Fredrik Lingvall wrote:
>
>>
> This project is GPL and support ASIO:
>
> http://www.rawmaterialsoftware.com/juce/
>
> It is OK to link to the ASIO driver if we do not use the ASIO SDK?
>
Hm, a closer look at the juce source code (the juce_win32_ASIO.cpp file)
reveals:
//==============================================================================
/*
This is very frustrating - we only need to use a handful of
definitions from
a couple of the header files in Steinberg's ASIO SDK, and it'd be
easy to copy
about 30 lines of code into this cpp file to create a fully
stand-alone ASIO
implementation...
..unfortunately that would break Steinberg's license agreement for
use of
their SDK, so I'm not allowed to do this.
This means that anyone who wants to use JUCE's ASIO abilities will
have to:
1) Agree to Steinberg's licensing terms and download the ASIO SDK
(see www.steinberg.net/Steinberg/Developers.asp).

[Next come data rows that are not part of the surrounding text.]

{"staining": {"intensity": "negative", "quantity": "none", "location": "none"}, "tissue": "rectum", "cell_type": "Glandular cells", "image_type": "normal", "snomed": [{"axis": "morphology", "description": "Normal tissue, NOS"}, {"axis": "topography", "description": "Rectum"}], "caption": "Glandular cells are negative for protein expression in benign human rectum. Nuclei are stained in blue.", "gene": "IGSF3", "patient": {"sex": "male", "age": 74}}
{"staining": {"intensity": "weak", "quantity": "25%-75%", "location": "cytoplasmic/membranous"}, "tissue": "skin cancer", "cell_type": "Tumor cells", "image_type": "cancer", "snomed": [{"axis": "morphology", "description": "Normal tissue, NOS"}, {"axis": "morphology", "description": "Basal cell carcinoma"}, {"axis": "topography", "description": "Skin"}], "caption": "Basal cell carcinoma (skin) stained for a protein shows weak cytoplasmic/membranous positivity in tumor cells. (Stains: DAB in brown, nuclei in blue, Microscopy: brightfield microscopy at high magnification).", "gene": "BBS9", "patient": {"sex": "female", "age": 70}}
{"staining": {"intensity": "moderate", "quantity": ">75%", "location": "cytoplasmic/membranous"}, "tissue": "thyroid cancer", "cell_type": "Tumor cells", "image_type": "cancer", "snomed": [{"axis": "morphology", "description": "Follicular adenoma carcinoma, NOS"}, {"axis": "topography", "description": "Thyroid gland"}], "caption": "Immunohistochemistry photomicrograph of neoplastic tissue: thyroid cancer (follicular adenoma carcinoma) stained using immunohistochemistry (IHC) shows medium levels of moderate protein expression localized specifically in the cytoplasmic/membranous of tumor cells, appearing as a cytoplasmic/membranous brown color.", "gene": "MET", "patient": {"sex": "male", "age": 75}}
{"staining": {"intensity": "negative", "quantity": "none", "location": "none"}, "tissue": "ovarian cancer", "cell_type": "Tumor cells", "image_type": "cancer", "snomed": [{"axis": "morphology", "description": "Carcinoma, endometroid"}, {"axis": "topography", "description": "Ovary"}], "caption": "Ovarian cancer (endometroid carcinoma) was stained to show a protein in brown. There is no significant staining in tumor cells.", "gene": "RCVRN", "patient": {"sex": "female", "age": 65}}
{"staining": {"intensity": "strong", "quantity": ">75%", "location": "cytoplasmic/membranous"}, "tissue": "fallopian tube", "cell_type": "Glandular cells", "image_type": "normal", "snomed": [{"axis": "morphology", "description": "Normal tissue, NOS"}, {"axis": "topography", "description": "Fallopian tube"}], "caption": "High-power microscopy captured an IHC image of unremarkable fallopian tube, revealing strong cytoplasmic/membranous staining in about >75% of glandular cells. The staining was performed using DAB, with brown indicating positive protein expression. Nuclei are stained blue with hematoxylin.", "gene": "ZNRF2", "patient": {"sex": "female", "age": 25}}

2) Rebuild the whole of JUCE, setting the global definition
JUCE_ASIO (you
can un-comment the "#define JUCE_ASIO" line in juce_Config.h
if you prefer). Make sure that your header search path will find the
iasiodrv.h file that comes with the SDK. (Only about 2-3 of the
SDK header
files are actually needed - so to simplify things, you could just
copy
these into your JUCE directory).
*/
So I guess ASIO can't be used for Octave after all.